A very simple leak, with a drip once every minute or so, that equates to approximately 7-10 gallons of water a day, which is 3,600 gallons a year and an estimated cost of $20 on your water bill.
That probably doesn’t sound too bad.
However, that’s a slow drip, the faster the pace of the dripping the more it’s going to cost you. A fast dripping faucet could use between 30-100 gallons of water per day. You’ll notice a difference of between $60 and $200on your water bill.
That’s probably enough incentive to get you calling your local plumber in Sydney. But, that’s not the only cost you need to think about.
Environmental issues and climate concerns are moving to the front of most people’s thoughts, and for good reason. We only have one planet and we need to look after it.
Did you know that less than 1% of all the water on Earth can be used by humans? In fact, not even all of the water accessible to us can actually be used by us. That gives you an illustration of how important water conservation really is.
We need water to survive, every drop really does count.

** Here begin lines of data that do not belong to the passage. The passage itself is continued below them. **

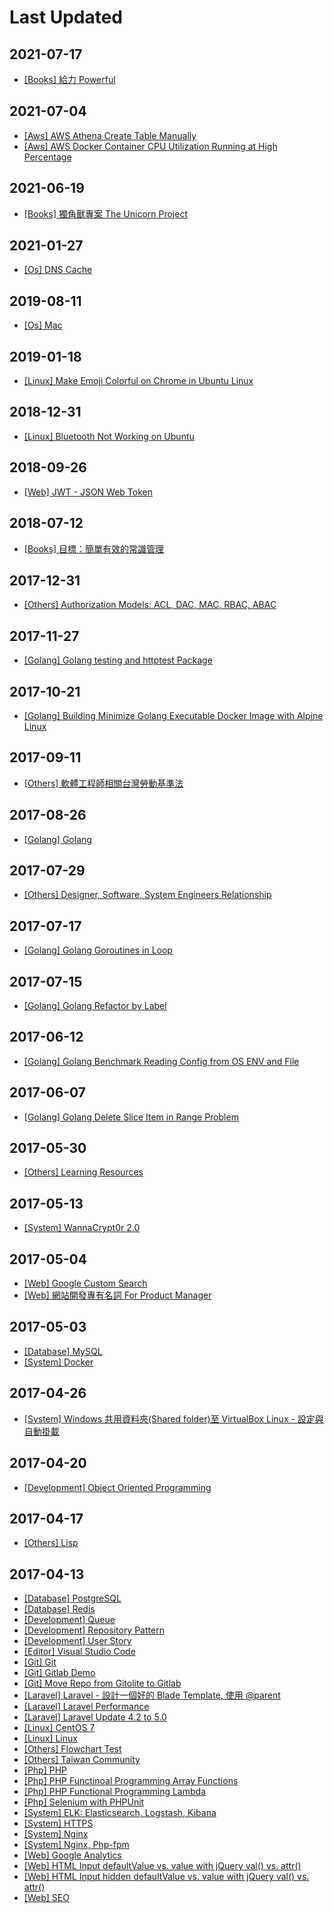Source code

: # Last Updated

## 2021-07-17

* [[Books] 給力 Powerful](/notes/books/powerful.html)

## 2021-07-04

* [[Aws] AWS Athena Create Table Manually](/notes/aws/aws-athena-create-table-manually.html)
* [[Aws] AWS Docker Container CPU Utilization Running at High Percentage](/notes/aws/aws-docker-container-cpu-high-usage.html)

## 2021-06-19

* [[Books] 獨角獸專案 The Unicorn Project](/notes/books/the-unicorn-project.html)

## 2021-01-27

* [[Os] DNS Cache](/notes/os/dns_cache.html)

## 2019-08-11

* [[Os] Mac](/notes/os/mac.html)

## 2019-01-18

* [[Linux] Make Emoji Colorful on Chrome in Ubuntu Linux](/notes/linux/make-emoji-colorful-on-chrome-in-ubuntu-linux.html)

## 2018-12-31

* [[Linux] Bluetooth Not Working on Ubuntu](/notes/linux/bluetooth-not-working-on-ubuntu.html)

## 2018-09-26

* [[Web] JWT - JSON Web Token](/notes/web/jwt.html)

## 2018-07-12

* [[Books] 目標：簡單有效的常識管理](/notes/books/the-goal.html)

## 2017-12-31

* [[Others] Authorization Models: ACL, DAC, MAC, RBAC, ABAC](/notes/others/authorization-models-acl-dac-mac-rbac-abac.html)

## 2017-11-27

* [[Golang] Golang testing and httptest Package](/notes/golang/golang-testing-and-httptest-package.html)

## 2017-10-21

* [[Golang] Building Minimize Golang Executable Docker Image with Alpine Linux](/notes/golang/minimize-golang-executable-docker-image-with-alpine-linux.html)

## 2017-09-11

* [[Others] 軟體工程師相關台灣勞動基準法](/notes/others/taiwan-labor-standard-act-for-developer.html)

## 2017-08-26

* [[Golang] Golang](/notes/golang/golang.html)

## 2017-07-29

* [[Others] Designer, Software, System Engineers Relationship](/notes/others/designer-software-system-engineers-relationship.html)

## 2017-07-17

* [[Golang] Golang Goroutines in Loop](/notes/golang/golang-goroutines-in-loop.html)

## 2017-07-15

* [[Golang] Golang Refactor by Label](/notes/golang/golang-refactor-by-label.html)

## 2017-06-12

* [[Golang] Golang Benchmark Reading Config from OS ENV and File](/notes/golang/golang-benchmark-reading-config-from-os-env-and-file.html)

## 2017-06-07

* [[Golang] Golang Delete Slice Item in Range Problem](/notes/golang/golang-delete-slice-item-in-range-problem.html)

## 2017-05-30

* [[Others] Learning Resources](/notes/others/learning-resources.html)

## 2017-05-13

* [[System] WannaCrypt0r 2.0](/notes/system/wannacrypt0r.html)

## 2017-05-04

* [[Web] Google Custom Search](/notes/web/google-custom-search.html)
* [[Web] 網站開發專有名詞 For Product Manager](/notes/web/web-proper-noun.html)

## 2017-05-03

* [[Database] MySQL](/notes/database/mysql.html)
* [[System] Docker](/notes/system/docker.html)

## 2017-04-26

* [[System] Windows 共用資料夾(Shared folder)至 VirtualBox Linux - 設定與自動掛載](/notes/system/windows-shared-folder-with-virtualbox-linux.html)

## 2017-04-20

* [[Development] Object Oriented Programming](/notes/development/object-oriented-programming.html)

## 2017-04-17

* [[Others] Lisp](/notes/others/lisp.html)

## 2017-04-13

* [[Database] PostgreSQL](/notes/database/postgresql.html)
* [[Database] Redis](/notes/database/redis.html)
* [[Development] Queue](/notes/development/queue.html)
* [[Development] Repository Pattern](/notes/development/repository-pattern.html)
* [[Development] User Story](/notes/development/user-story.html)
* [[Editor] Visual Studio Code](/notes/editor/visual-studio-code.html)
* [[Git] Git](/notes/git/git.html)
* [[Git] Gitlab Demo](/notes/git/gitlab.html)
* [[Git] Move Repo from Gitolite to Gitlab](/notes/git/movetogitlab.html)
* [[Laravel] Laravel - 設計一個好的 Blade Template, 使用 @parent](/notes/laravel/laravel-blade-parent.html)
* [[Laravel] Laravel Performance](/notes/laravel/laravel-performance.html)
* [[Laravel] Laravel Update 4.2 to 5.0](/notes/laravel/laravel-42-to-50.html)
* [[Linux] CentOS 7](/notes/linux/centos7.html)
* [[Linux] Linux](/notes/linux/linux.html)
* [[Others] Flowchart Test](/notes/others/flowchart.html)
* [[Others] Taiwan Community](/notes/others/taiwan-community.html)
* [[Php] PHP](/notes/php/php.html)
* [[Php] PHP Functinoal Programming Array Functions](/notes/php/php-functional-programming-array-functions.html)
* [[Php] PHP Functional Programming Lambda](/notes/php/php-functional-programming-lambda.html)
* [[Php] Selenium with PHPUnit](/notes/php/selenium_with_phpunit.html)
* [[System] ELK: Elasticsearch, Logstash, Kibana](/notes/system/elk-elasticsearch-logstash-kibana.html)
* [[System] HTTPS](/notes/system/https.html)
* [[System] Nginx](/notes/system/nginx.html)
* [[System] Nginx, Php-fpm](/notes/system/nginx-php-fpm.html)
* [[Web] Google Analytics](/notes/web/google-analytics.html)
* [[Web] HTML Input defaultValue vs. value with jQuery val() vs. attr()](/notes/web/html-input-defaultvalue-vs-value-with-jquery-val-vs-attr.html)
* [[Web] HTML Input hidden defaultValue vs. value with jQuery val() vs. attr()](/notes/web/html-input-hidden-defaultvalue-vs-value-with-jquery-val-vs-attr.html)
* [[Web] SEO](/notes/web/seo.html)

You may not notice a direct increase in your spending because of environmental concerns, but, it will affect the environment which will ultimately impact your pocket through increased manufacturing costs. Of course, it can also affect your quality of life if water becomes scarce.
There are other, more noticeable costs attached to leaking faucets. While the water generally goes down the drain, this is not always the case, depending on the location of the leak and your plumbing system.

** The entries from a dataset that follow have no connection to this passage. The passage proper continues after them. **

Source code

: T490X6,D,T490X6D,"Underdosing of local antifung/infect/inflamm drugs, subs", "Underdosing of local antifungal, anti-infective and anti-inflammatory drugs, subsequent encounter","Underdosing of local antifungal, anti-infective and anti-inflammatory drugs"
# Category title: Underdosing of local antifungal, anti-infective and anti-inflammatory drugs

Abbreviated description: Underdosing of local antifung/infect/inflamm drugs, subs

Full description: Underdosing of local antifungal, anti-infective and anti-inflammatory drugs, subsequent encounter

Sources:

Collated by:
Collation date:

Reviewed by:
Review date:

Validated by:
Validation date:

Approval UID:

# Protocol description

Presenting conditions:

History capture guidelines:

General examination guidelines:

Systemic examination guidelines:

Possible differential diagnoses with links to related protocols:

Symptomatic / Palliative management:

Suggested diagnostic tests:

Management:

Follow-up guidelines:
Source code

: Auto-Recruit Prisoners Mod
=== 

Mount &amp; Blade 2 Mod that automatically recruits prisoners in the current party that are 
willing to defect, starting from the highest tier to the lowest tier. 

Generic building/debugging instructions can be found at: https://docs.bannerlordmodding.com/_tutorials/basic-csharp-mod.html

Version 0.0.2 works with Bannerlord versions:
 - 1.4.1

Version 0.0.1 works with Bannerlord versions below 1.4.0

A leaking faucet that goes undetected and leaks onto the floor will cause damp, this will increase the likelihood of mold appearing in your home, which is not good for your health.
Damp also penetrates the fabric of the building. Over time it can cause wet rot in wood, this makes the wood soft and could cause part of your floor to collapse. At the very least you’ll have to pay for the faucet and other appliances to be removed and the floor replaced. If the damp has got into structural wood you may find that there is an issue with the stability of part of your home, that could be a much more costly repair.
Damp can also penetrate the walls of your home, damaging the decoration and causing cracks. If the leak continues for long enough damp can cause movement in your home, potentially making it unsafe to live in.
A leaking faucet may not be this extreme, but it is possible. Considering how cheap it is to get it fixed, it’s a good idea to inspect them regularly and fix an issue quickly.